## WHAT THE TASK ASKS
Rewrite the text read from each page in the material below as a single JSON list of strings, with one string for each line and blank lines omitted, covering all of the material. Leave the pictures out of the answer.

## EXTRACTED MATERIAL
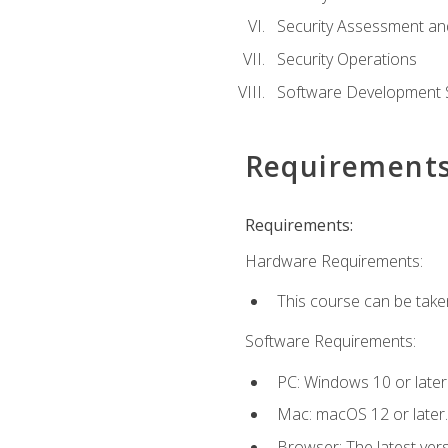
Security Assessment an
Security Operations
Software Development S
Requirement
Requirements:
Hardware Requirements:
This course can be take
Software Requirements:
PC: Windows 10 or later
Mac: macOS 12 or later.
Browser: The latest vers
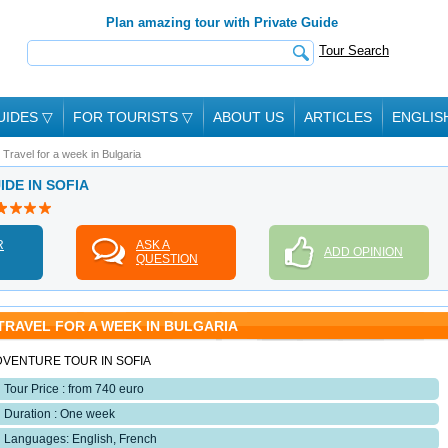
Plan amazing tour with Private Guide
Tour Search
UIDES
▽
FOR TOURISTS
▽
ABOUT US
ARTICLES
ENGLIS
Travel for a week in Bulgaria
IDE IN SOFIA
R
ASK A
ADD OPINION
QUESTION
TRAVEL FOR A WEEK IN BULGARIA
DVENTURE TOUR IN SOFIA
Tour Price : from 740 euro
Duration : One week
Languages: English, French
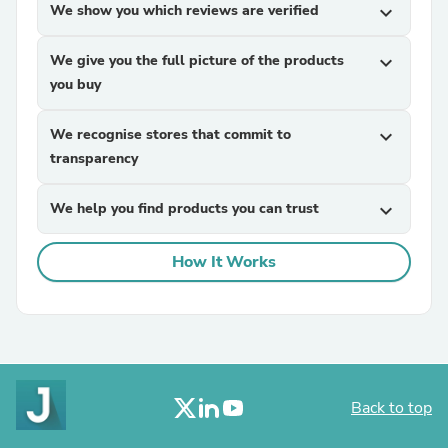
We show you which reviews are verified
expand_more
We give you the full picture of the products
expand_more
you buy
We recognise stores that commit to
expand_more
transparency
We help you find products you can trust
expand_more
How It Works
Back to top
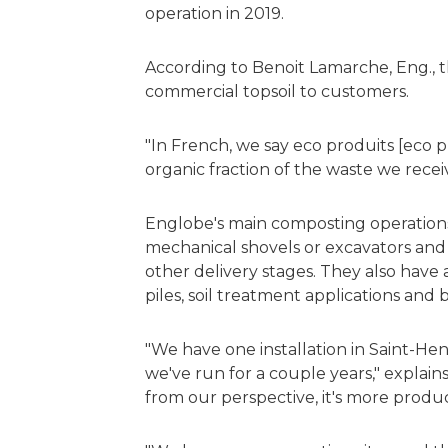
operation in 2019.
According to Benoit Lamarche, Eng., th
commercial topsoil to customers.
"In French, we say eco produits [eco
organic fraction of the waste we recei
Englobe's main composting operations u
mechanical shovels or excavators and
other delivery stages. They also have 
piles, soil treatment applications and b
"We have one installation in Saint-Henr
we've run for a couple years," explai
from our perspective, it's more producti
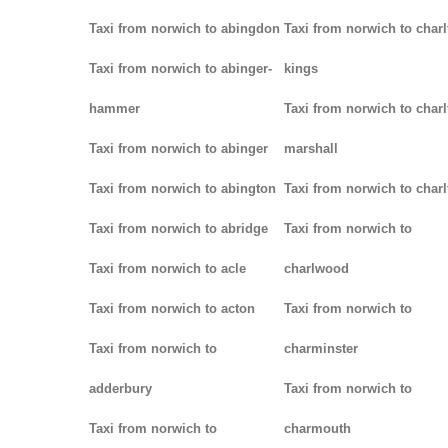
Taxi from norwich to abingdon
Taxi from norwich to charl
Taxi from norwich to abinger-
kings
hammer
Taxi from norwich to charl
Taxi from norwich to abinger
marshall
Taxi from norwich to abington
Taxi from norwich to charl
Taxi from norwich to abridge
Taxi from norwich to
Taxi from norwich to acle
charlwood
Taxi from norwich to acton
Taxi from norwich to
Taxi from norwich to
charminster
adderbury
Taxi from norwich to
Taxi from norwich to
charmouth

## ANSWER TO THIS TASK
[
  "Security Assessment an",
  "Security Operations",
  "Software Development S",
  "Requirement",
  "Requirements:",
  "Hardware Requirements:",
  "This course can be take",
  "Software Requirements:",
  "PC: Windows 10 or later",
  "Mac: macOS 12 or later.",
  "Browser: The latest vers",
  "Plan amazing tour with Private Guide",
  "Tour Search",
  "UIDES",
  "▽",
  "FOR TOURISTS",
  "▽",
  "ABOUT US",
  "ARTICLES",
  "ENGLIS",
  "Travel for a week in Bulgaria",
  "IDE IN SOFIA",
  "R",
  "ASK A",
  "ADD OPINION",
  "QUESTION",
  "TRAVEL FOR A WEEK IN BULGARIA",
  "DVENTURE TOUR IN SOFIA",
  "Tour Price : from 740 euro",
  "Duration : One week",
  "Languages: English, French",
  "We show you which reviews are verified",
  "expand_more",
  "We give you the full picture of the products",
  "expand_more",
  "you buy",
  "We recognise stores that commit to",
  "expand_more",
  "transparency",
  "We help you find products you can trust",
  "expand_more",
  "How It Works",
  "Back to top",
  "operation in 2019.",
  "According to Benoit Lamarche, Eng., th",
  "commercial topsoil to customers.",
  "\"In French, we say eco produits [eco",
  "organic fraction of the waste we recei",
  "Englobe's main composting operations u",
  "mechanical shovels or excavators and",
  "other delivery stages. They also have ",
  "piles, soil treatment applications and b",
  "\"We have one installation in Saint-Henr",
  "we've run for a couple years,\" explai",
  "from our perspective, it's more producti",
  "Taxi from norwich to abingdon",
  "Taxi from norwich to charl",
  "Taxi from norwich to abinger-",
  "kings",
  "hammer",
  "Taxi from norwich to charl",
  "Taxi from norwich to abinger",
  "marshall",
  "Taxi from norwich to abington",
  "Taxi from norwich to charl",
  "Taxi from norwich to abridge",
  "Taxi from norwich to",
  "Taxi from norwich to acle",
  "charlwood",
  "Taxi from norwich to acton",
  "Taxi from norwich to",
  "Taxi from norwich to",
  "charminster",
  "adderbury",
  "Taxi from norwich to",
  "Taxi from norwich to",
  "charmouth"
]